This statistical hermeneutic has, with the rise of rapid, algorithmic computation of data, begun to shape our quotidian realities, registering within our daily lives in the language of metrics, predictions, and optimization; it has become the defining feature of the way we conceptualize the world in the computational age. Norbert Wiener, writing in 1950, traces this understanding to the discovery of quantum physics (1989, 10 sq.). Where physics used to be concerned with what will always happen, suddenly, physics became concerned with »what will happen with an overwhelming probability« (ibid.). In a discipline that aims to observe and measure reality, »chance has been admitted, not merely as a mathematical tool for physics, but as part of its warp and weft«, altering the way we understand our relationship to the world (ibid.). Kate Crawford sees the origin of a »faith that mathematical formalisms would help us understand humans as a society«, in military-funded research of signal processing and optimization during World War II (2021, 213). »The belief that accurate prediction is fundamentally about reducing the complexity of the world gave rise to an implicit theory of the social«, Crawford writes of this paradigm shift, »find the signal in the noise and make order from disorder« (ibid.). The popular application of statistics in explaining human behavior is now so ubiquitous that it has become banal. Consider, for example, the rise of statistics in the sports industry, where »savvy application of large databases of detailed historical data allows […] analysts to more precisely quantify (and, at the negotiation table, price) the past and potential future impact of a player, lineup, or tactic on outcomes, adjusting for numerous variables, which are multiplying as new tools measure ever more granularly what happens during games« (Burks 2023, 56). Our conceptualization of the world as made meaningful by statistics has brought with it a nearly insatiable desire for optimization made visible in sports and elsewhere with the constant passive capturing of data like keystrokes made, steps taken, and pages turned, as well as the implementation of computational aids toward efficiency and profit maximization.

Cultural and literary production are not immune from these effects. Richard Jean So writes that cultural institutions are using data to »analyze, market and sell novels« (2020, 184). Melanie Walsh and Maria Antoniak suggest that Amazon Studio’s productions are made with an eye toward Goodreads data, citing the filmed adaptations of Philip K. Dick’s The Man in the High Castle and J. R. R. Tolkien’s The Lord of the Rings trilogy (2021, 273 sq.). That Amazon Publishing uses customer data (which it presumably models statistically in order to make understandable at a human scale) in making publishing decisions is, in fact, part of its marketing strategy (Montgomery 2019). We could, therefore, imagine a world in which literary production was primarily controlled not by human selection, but by the same types of predictive models that determine, for example, what sets apart a prize-winning novel. In this scenario, predictive models that determine what distinguishes a prize-winning novel would eventually become tautological: their outputs would become the same as their inputs. The data points would cluster ever more closely around the regression line, and there would be no noise: only a signal being transmitted and received by a machine. The noisy variation – the messiness of human agency – is the problem that statistical models aim to »solve«.

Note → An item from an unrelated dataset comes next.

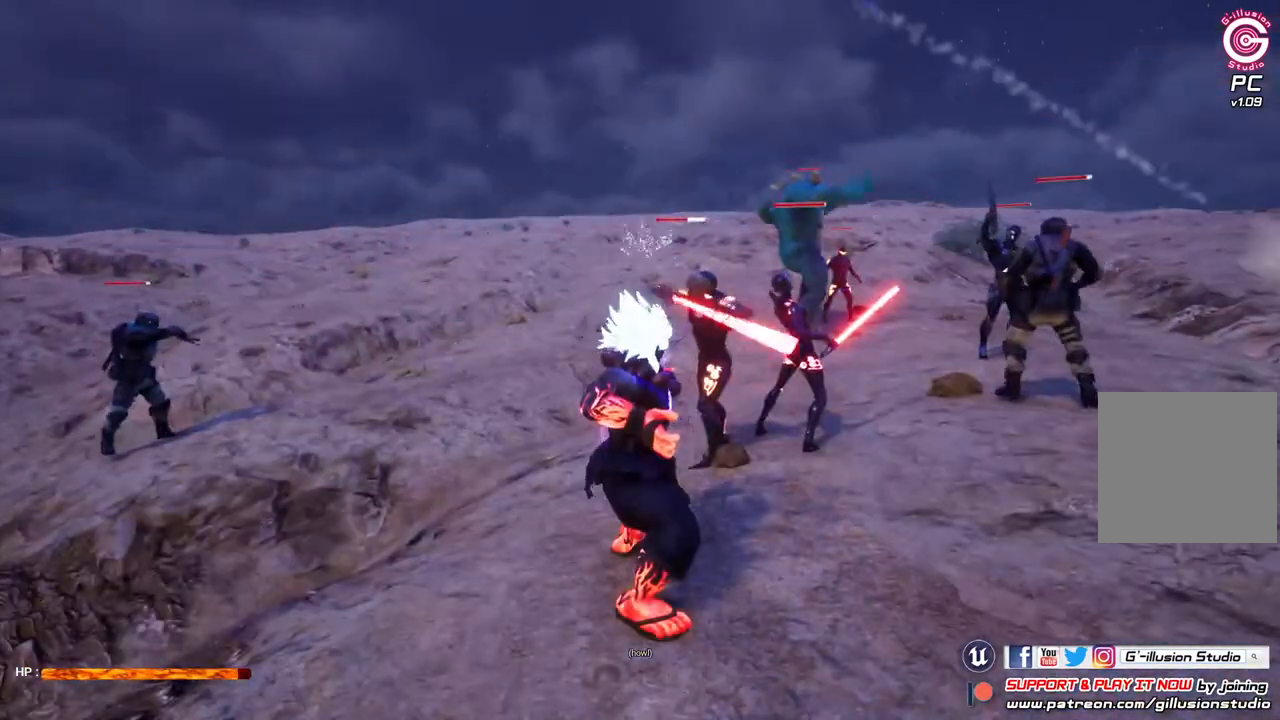
{"buttons": [], "left_stick": "center", "right_stick": "center", "events": [[167, "A", "up"], [300, "A", "down"], [367, "A", "up"]]}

In modern computational literary sociology, statistical patterns are identified through tools that convert the blurriness, uncertainty, and variability of outcomes that occur when measuring human behavior into a clearer, more certain, single abstraction. The p-value, for example, is a predetermined value that works to signal whether or not a model’s output is statistically significant. Like language, this value is arbitrary but conventional and communicates to practitioners the relative strength of the pattern they have identified. By rewriting a textual corpus on the scale of human understanding, this process – homologized by the regression line produced through statistical conventions and traced over a collection of dots – acts as a hermeneutic, indicating the presence of meaning where there was none before. This statistical hermeneutic allows scholars to uncover or produce – the distinction turns out to be precisely the one generating the debate between critique and postcritique – a signal in the noise, for units like genre and period. Underwood writes of this process that »numbers can extract a trend from noisy variation« (2018, 350, emphasis A. M.). For So, data is »a lot of noise« that can be turned into »hard, meaningful signals« (2020, 18).

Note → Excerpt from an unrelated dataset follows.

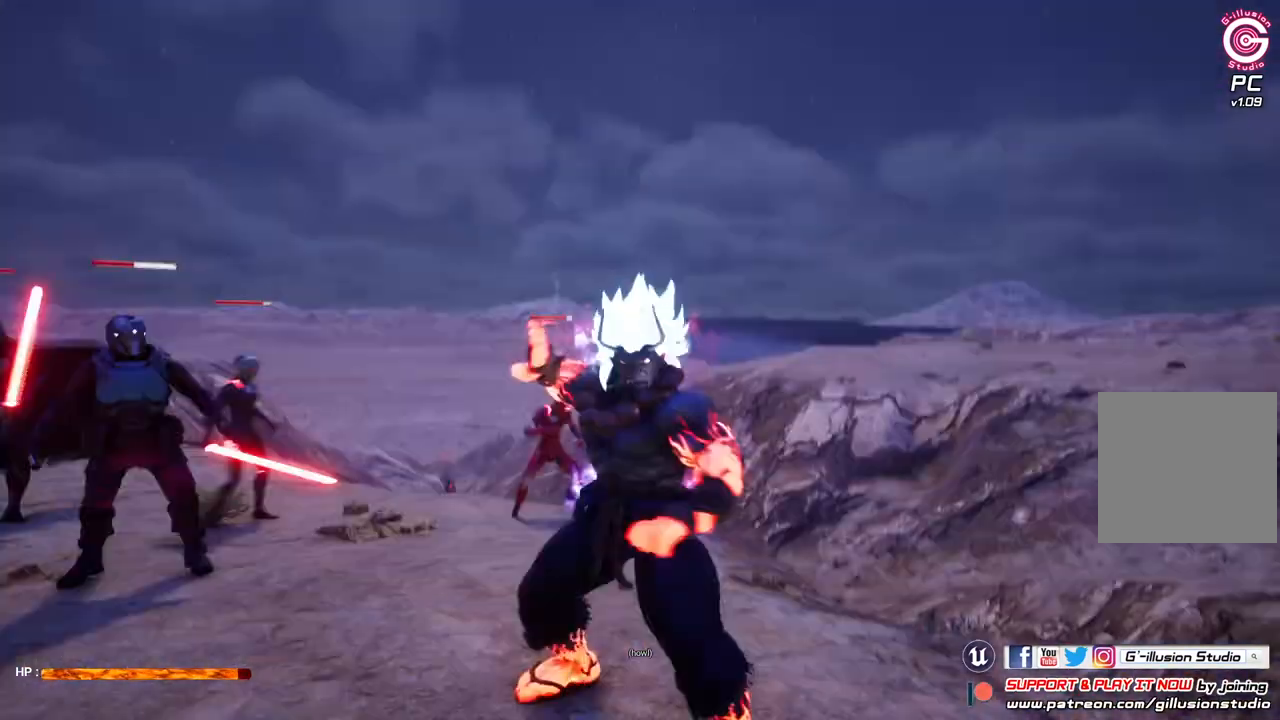
{"buttons": [], "left_stick": "center", "right_stick": "center", "events": []}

The repetition of the phrase »signal in the noise« conjures up the idea of deep space exploration – of listening for some sign of intelligence in the seemingly random thrum of the universe. Is there something out there? If a signal were to be received, signifying the presence of intelligence, it would then also become a symbol, requiring interpretation in order to become meaningful. On the one hand, a signal transmits information on its surface: on or off, stop or go, presence or absence. A symbol, on the other, always stands for something. A statistical model’s output functions as a signal that tells us that there is information to be gleaned from the visual noise. But it is also a symbol (Andrew Piper calls it a translation [2018, x]) that asks us to interpret that information and turn it into (human, usually causal) meaning, understandable in (human) language. The frequent use of the word signal centers the (fairly new) assumption that seemingly entropic human behavior always already contains invisible information, but eschews the fact that, as Tarleton Gillespie writes, these signals are »hieroglyphs: shaped by the tool by which they are carved, requiring of priestly interpretation« (2014, 190). In other words, the output of statistical models contains both: a signal that produces order from disorder, and a symbol that prompts renewed hermeneutic attention to fulfill the promise of meaning that the signal extends.

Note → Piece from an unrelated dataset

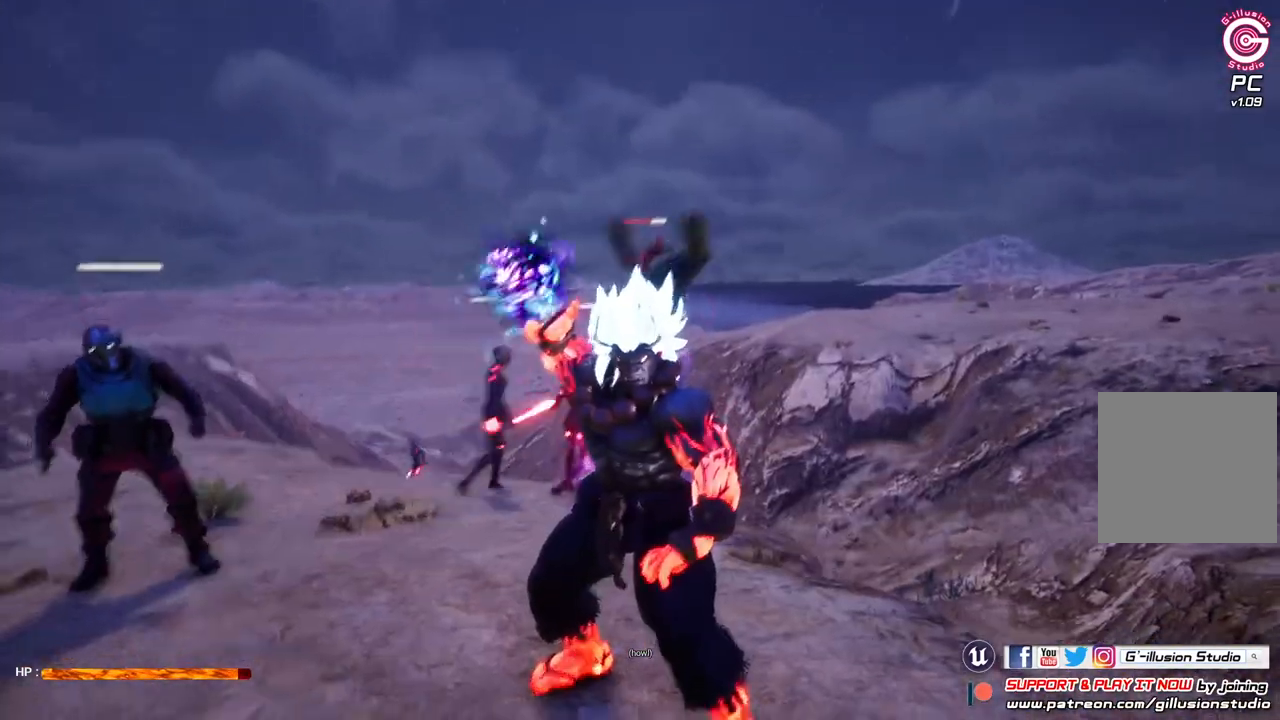
{"buttons": [], "left_stick": "center", "right_stick": "center", "events": []}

The outputs of computational models, in mapping correlations with diverse relative strengths, provide a (historically contingent) description of the world, hence their perceived affinity with surface reading. Yet, to consider this hermeneutic postcritical misses that statistics is always already a strong theory that creates global, large-scale explanations through the demystification of seemingly random noise. Underwood’s use of the word »extract« demonstrates that computational models test relationships between variables internal to a corpus in order to unearth a signal that was presumably there all along.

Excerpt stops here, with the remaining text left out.